- [Text excerpt]

Starting with your arrows, you're doing a great job of drawing these with a good deal of confidence, which emphasizes how each one moves fluidly through the world. One thing to keep remembering to focus on however is how the gaps between the zigzagging sections compress as we look farther back, due to perspective, as shown here.

This carries over nicely into the leaves, where you've done a good job of capturing not only how the leaves sit statically in space, but also how they move through the space they occupy. Your addition of edge detail, building upon the existing structure, is also coming along well

When it comes to texture, always remember the principles raised in Lesson 2 - texture is not just about putting down as many marks as you can, but rather about implying the presence of the textural forms themselves. The veins that run along our leaves' surfaces are themselves tubes - rather than drawing a complicated network of branching lines along the surface (which can sometimes get confused with just drawing simple contour lines which themselves are not detail/texture), focus on capturing the shadows such tube forms would cast. You can see an example of this in the leaves exercise instructions.

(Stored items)
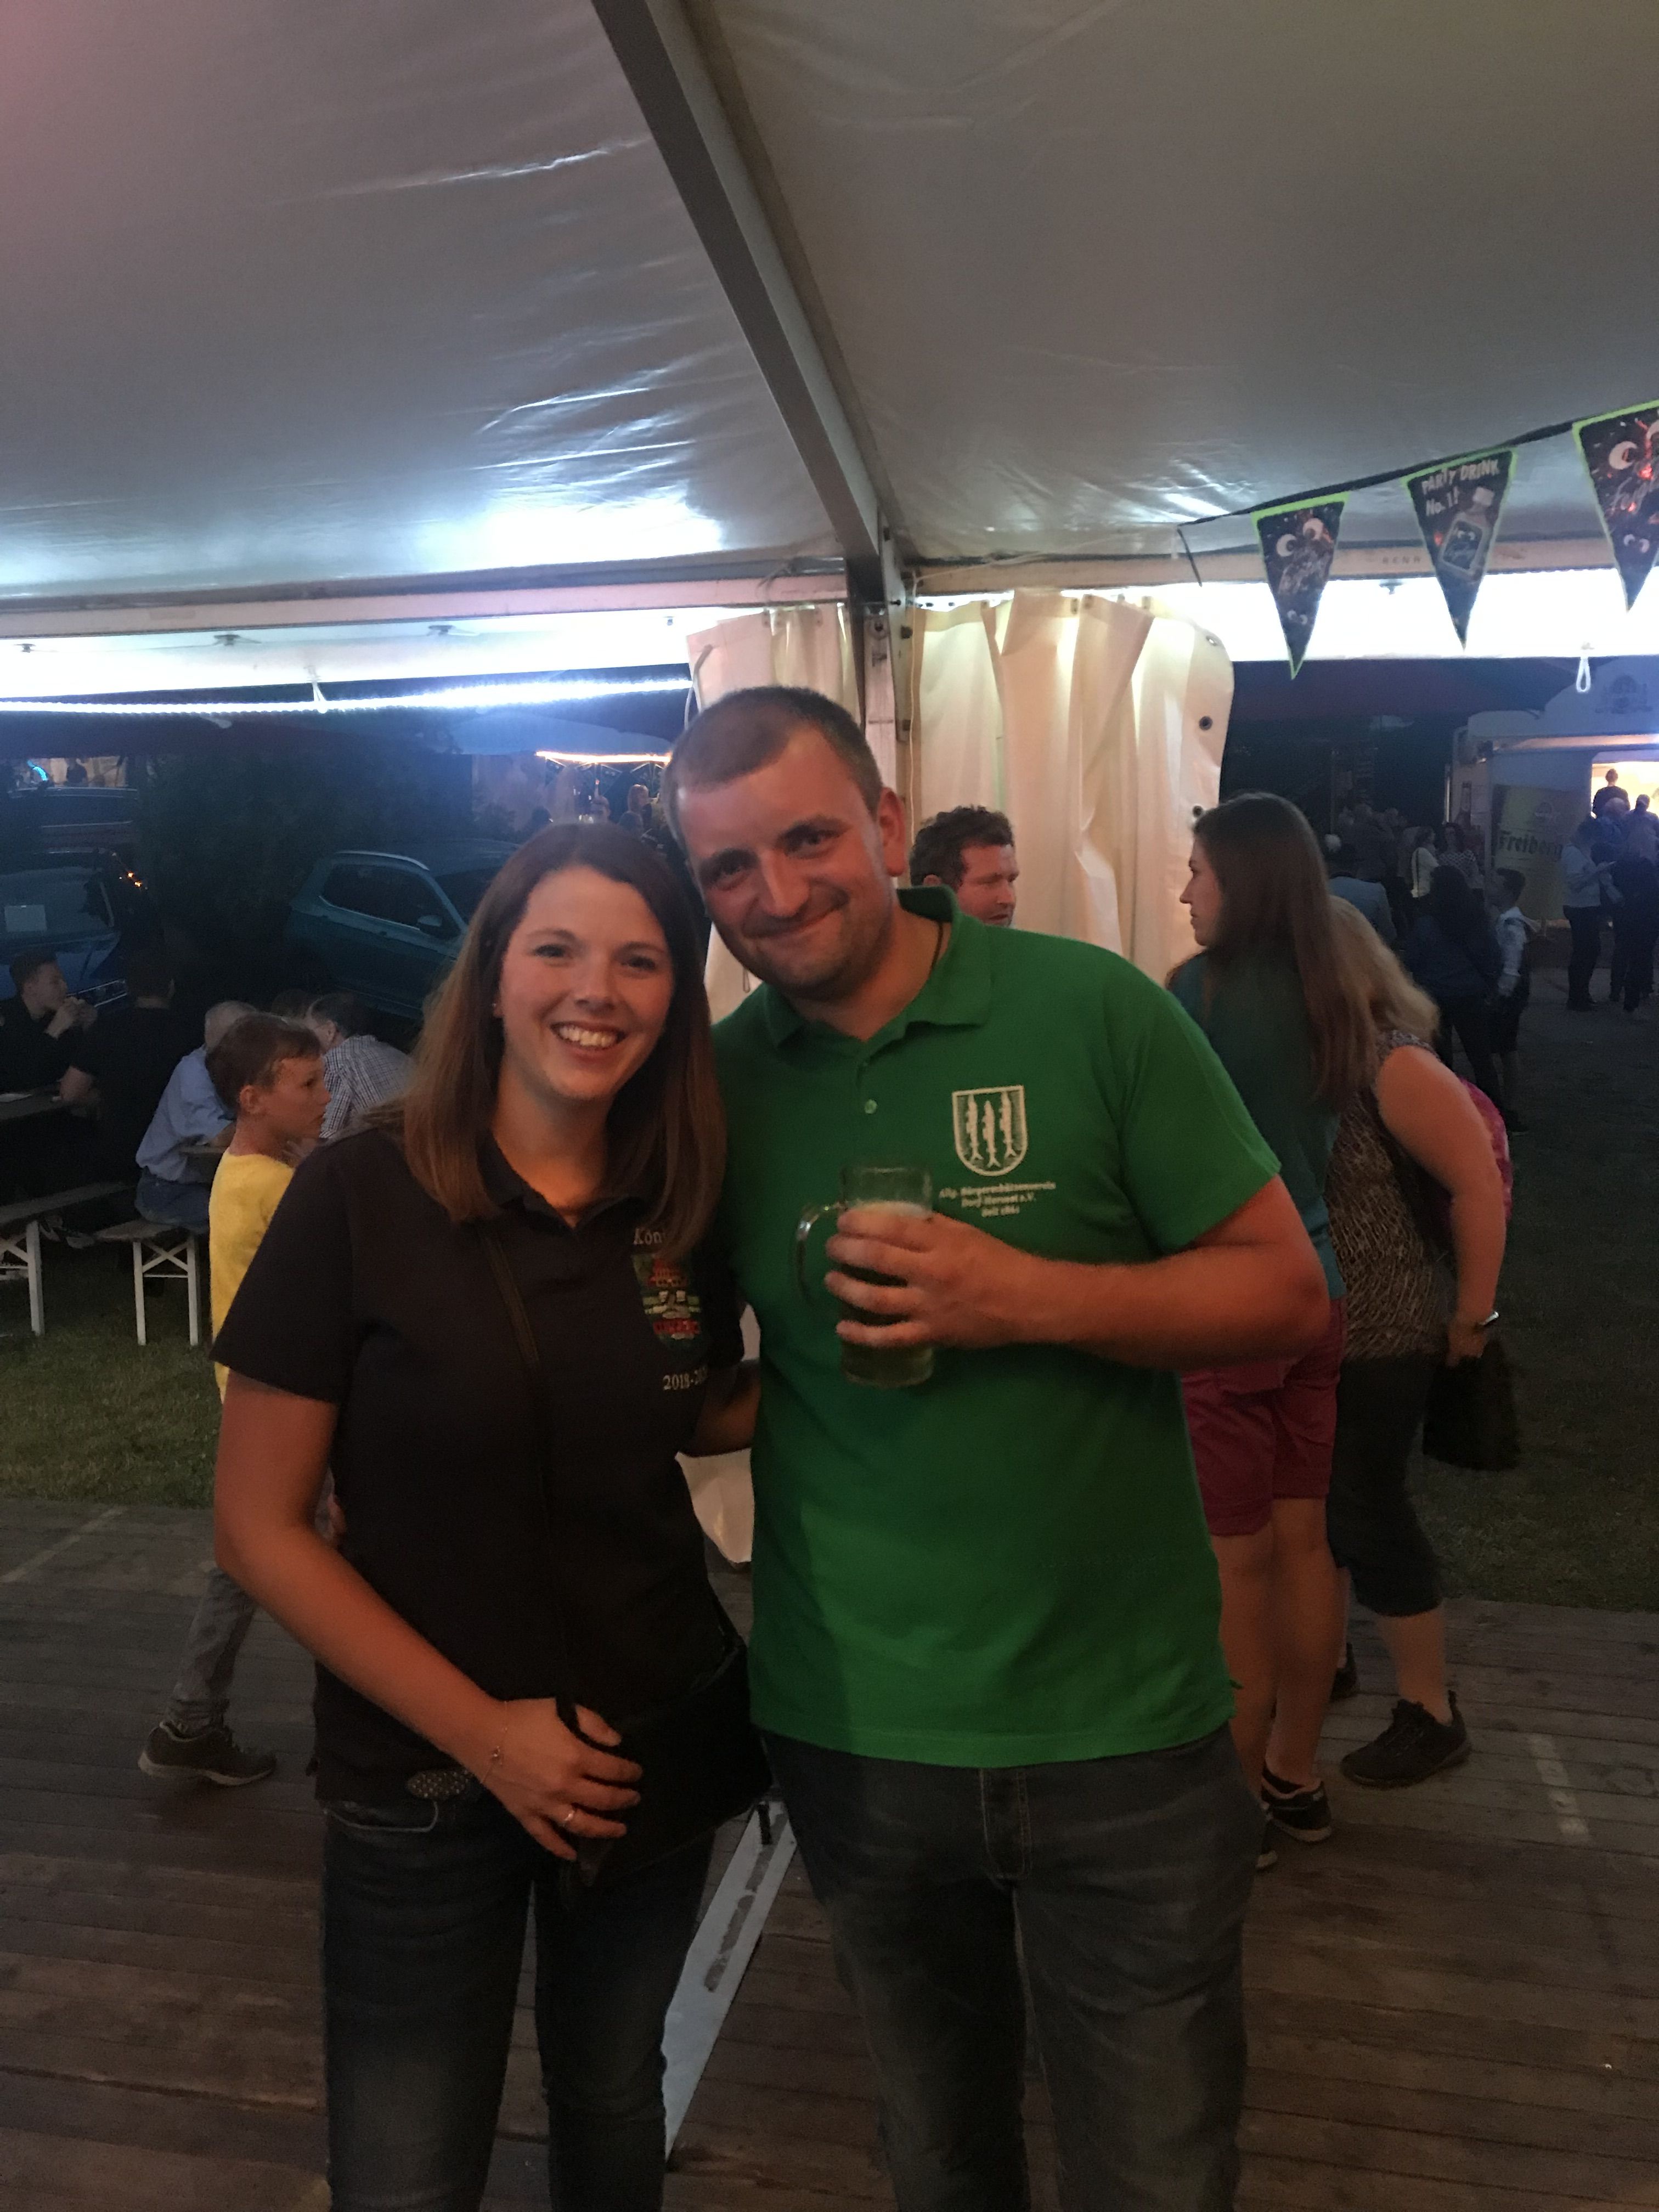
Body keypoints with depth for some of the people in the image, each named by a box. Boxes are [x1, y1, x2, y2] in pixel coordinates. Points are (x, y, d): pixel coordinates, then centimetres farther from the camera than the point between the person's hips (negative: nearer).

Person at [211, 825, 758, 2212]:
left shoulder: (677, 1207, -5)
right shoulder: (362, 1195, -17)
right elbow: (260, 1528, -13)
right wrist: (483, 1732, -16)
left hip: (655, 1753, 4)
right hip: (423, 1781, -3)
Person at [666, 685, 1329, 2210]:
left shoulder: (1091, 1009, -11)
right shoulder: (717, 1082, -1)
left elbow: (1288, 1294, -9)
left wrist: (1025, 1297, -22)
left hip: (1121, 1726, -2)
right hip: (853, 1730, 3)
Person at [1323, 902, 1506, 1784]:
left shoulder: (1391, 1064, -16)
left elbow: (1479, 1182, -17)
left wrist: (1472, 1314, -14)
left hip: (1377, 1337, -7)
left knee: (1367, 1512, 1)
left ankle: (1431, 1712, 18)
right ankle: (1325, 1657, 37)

...

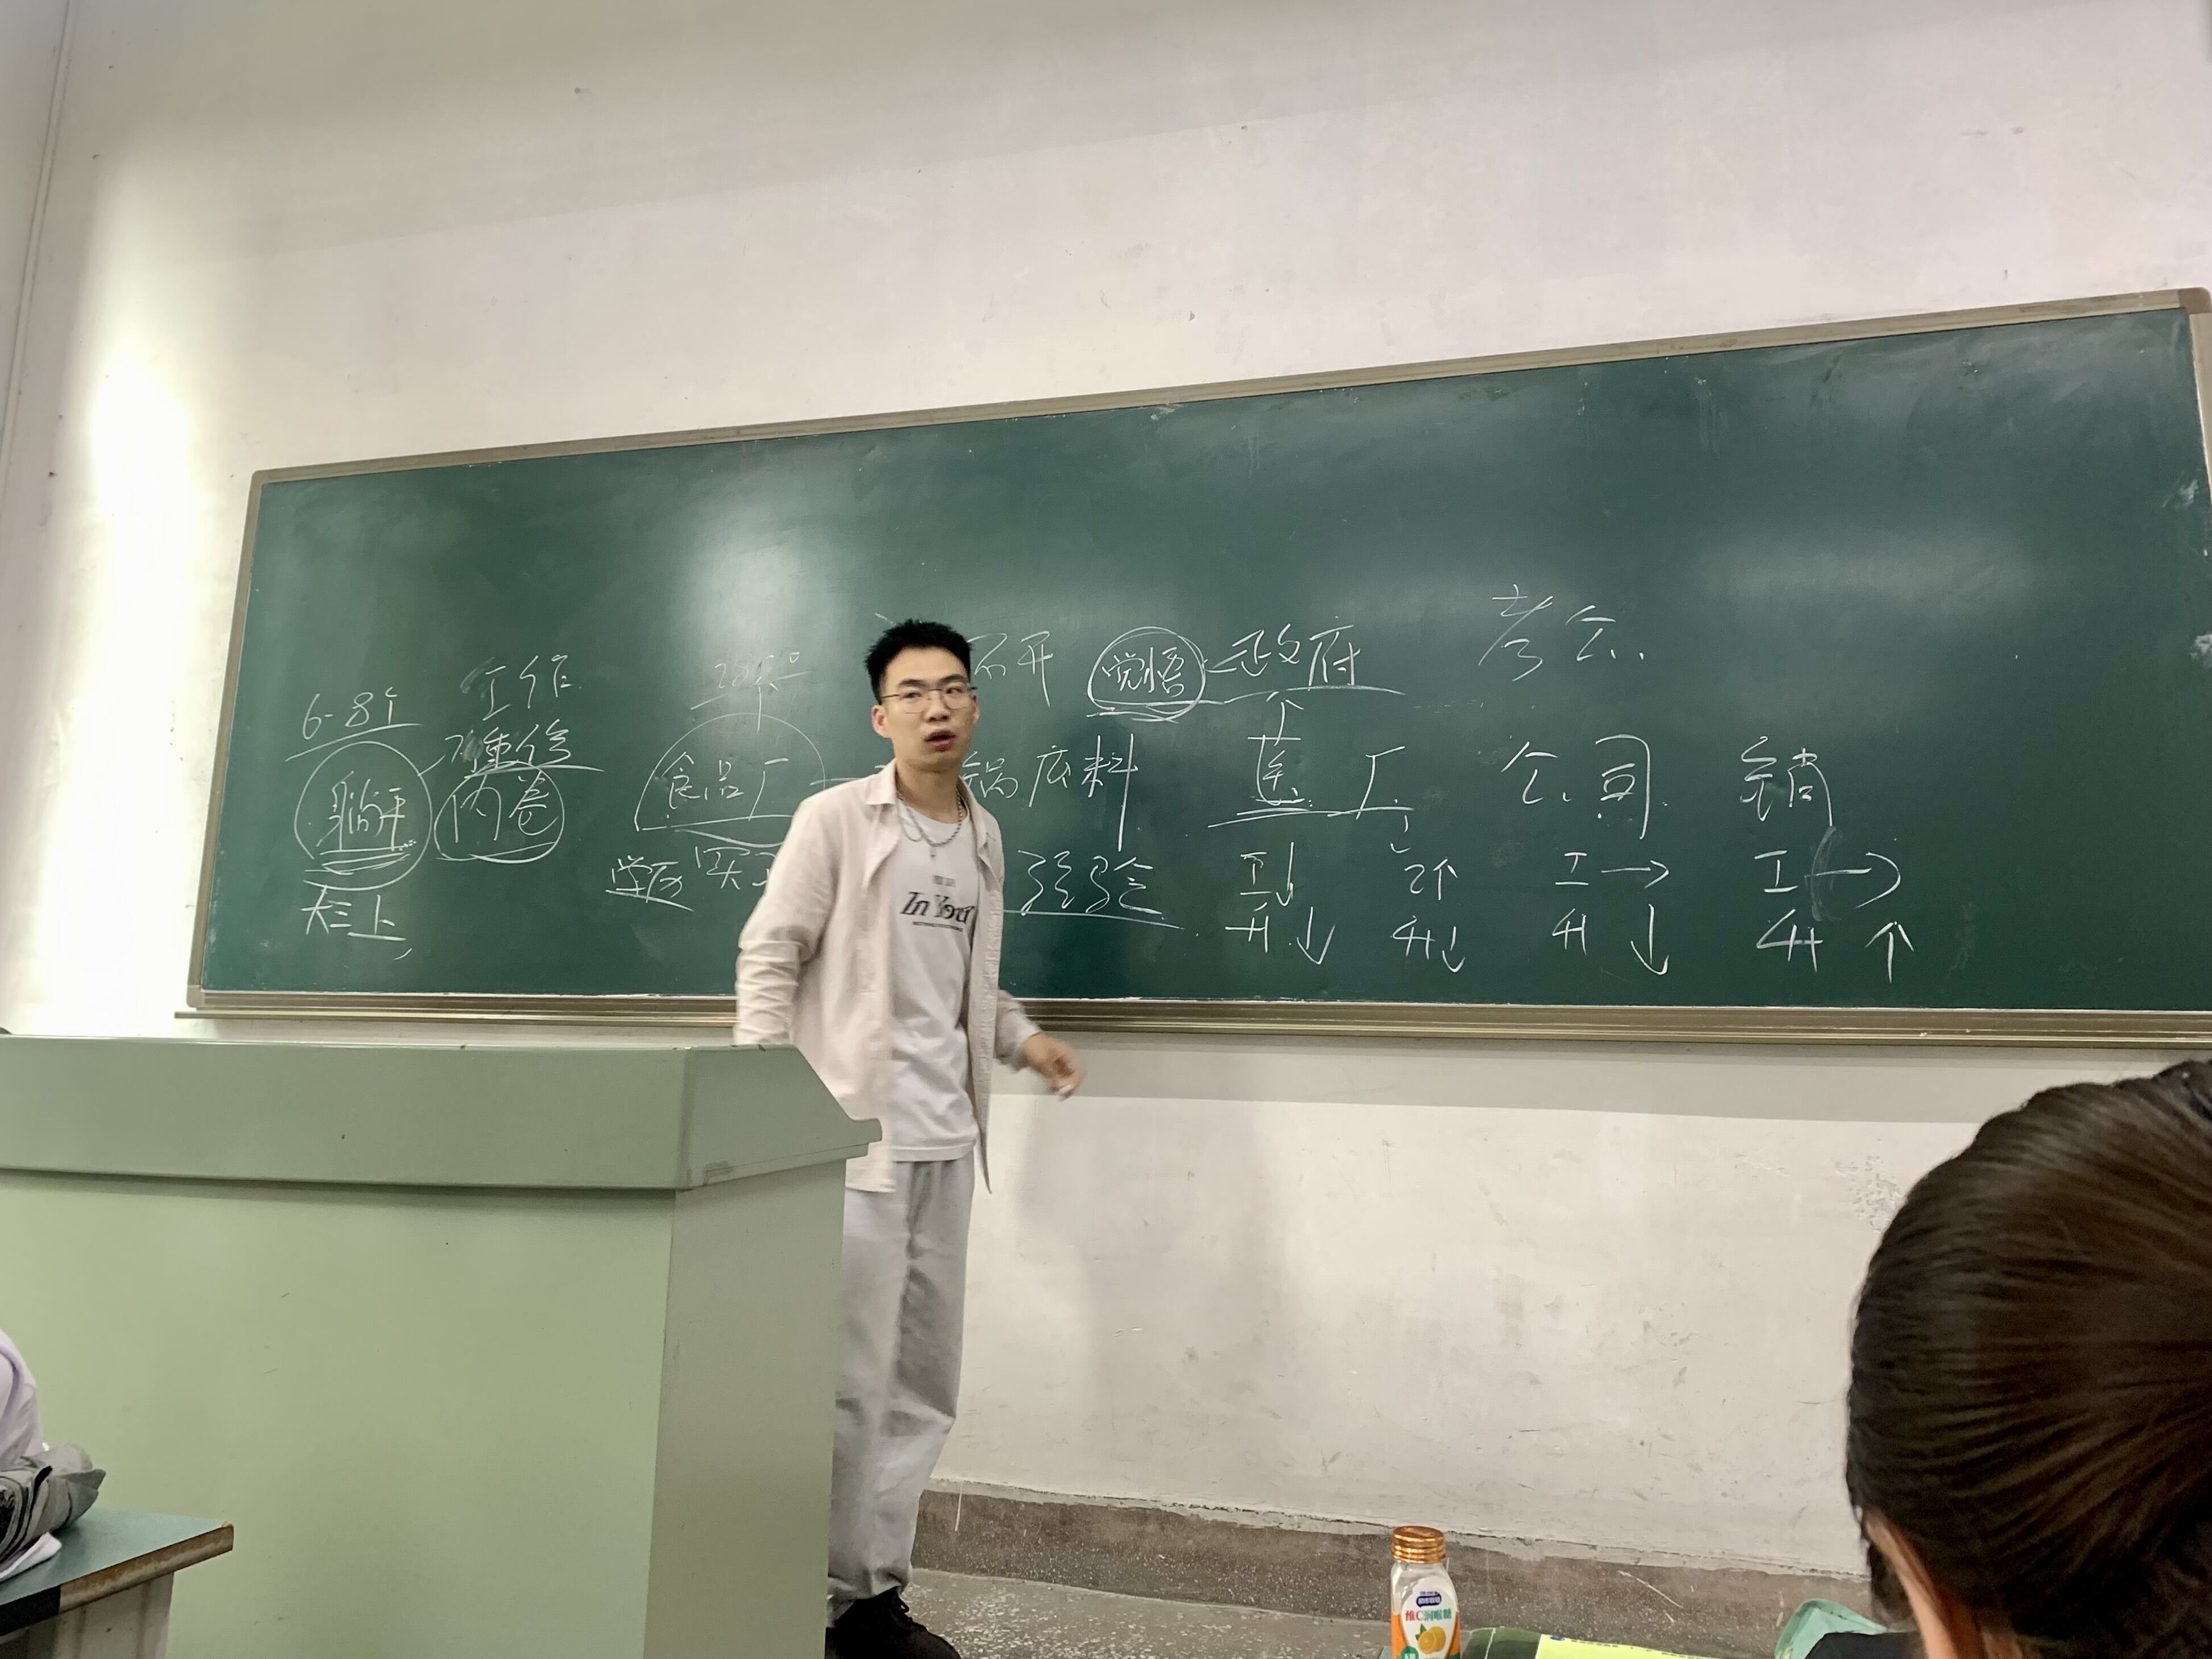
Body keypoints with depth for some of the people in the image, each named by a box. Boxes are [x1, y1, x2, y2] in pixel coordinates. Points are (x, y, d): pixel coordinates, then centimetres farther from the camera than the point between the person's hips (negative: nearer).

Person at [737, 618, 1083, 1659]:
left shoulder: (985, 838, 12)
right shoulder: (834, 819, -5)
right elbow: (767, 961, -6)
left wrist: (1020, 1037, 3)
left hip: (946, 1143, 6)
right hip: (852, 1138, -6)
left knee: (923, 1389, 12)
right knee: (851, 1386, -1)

- [Your assignment]
Can you update the passage of the drawing feedback that opens with "When it comes" and closes with "leaves exercise instructions." by swapping "network" for "web" and giving that stretch again?

- [Answer to the problem]
When it comes to texture, always remember the principles raised in Lesson 2 - texture is not just about putting down as many marks as you can, but rather about implying the presence of the textural forms themselves. The veins that run along our leaves' surfaces are themselves tubes - rather than drawing a complicated web of branching lines along the surface (which can sometimes get confused with just drawing simple contour lines which themselves are not detail/texture), focus on capturing the shadows such tube forms would cast. You can see an example of this in the leaves exercise instructions.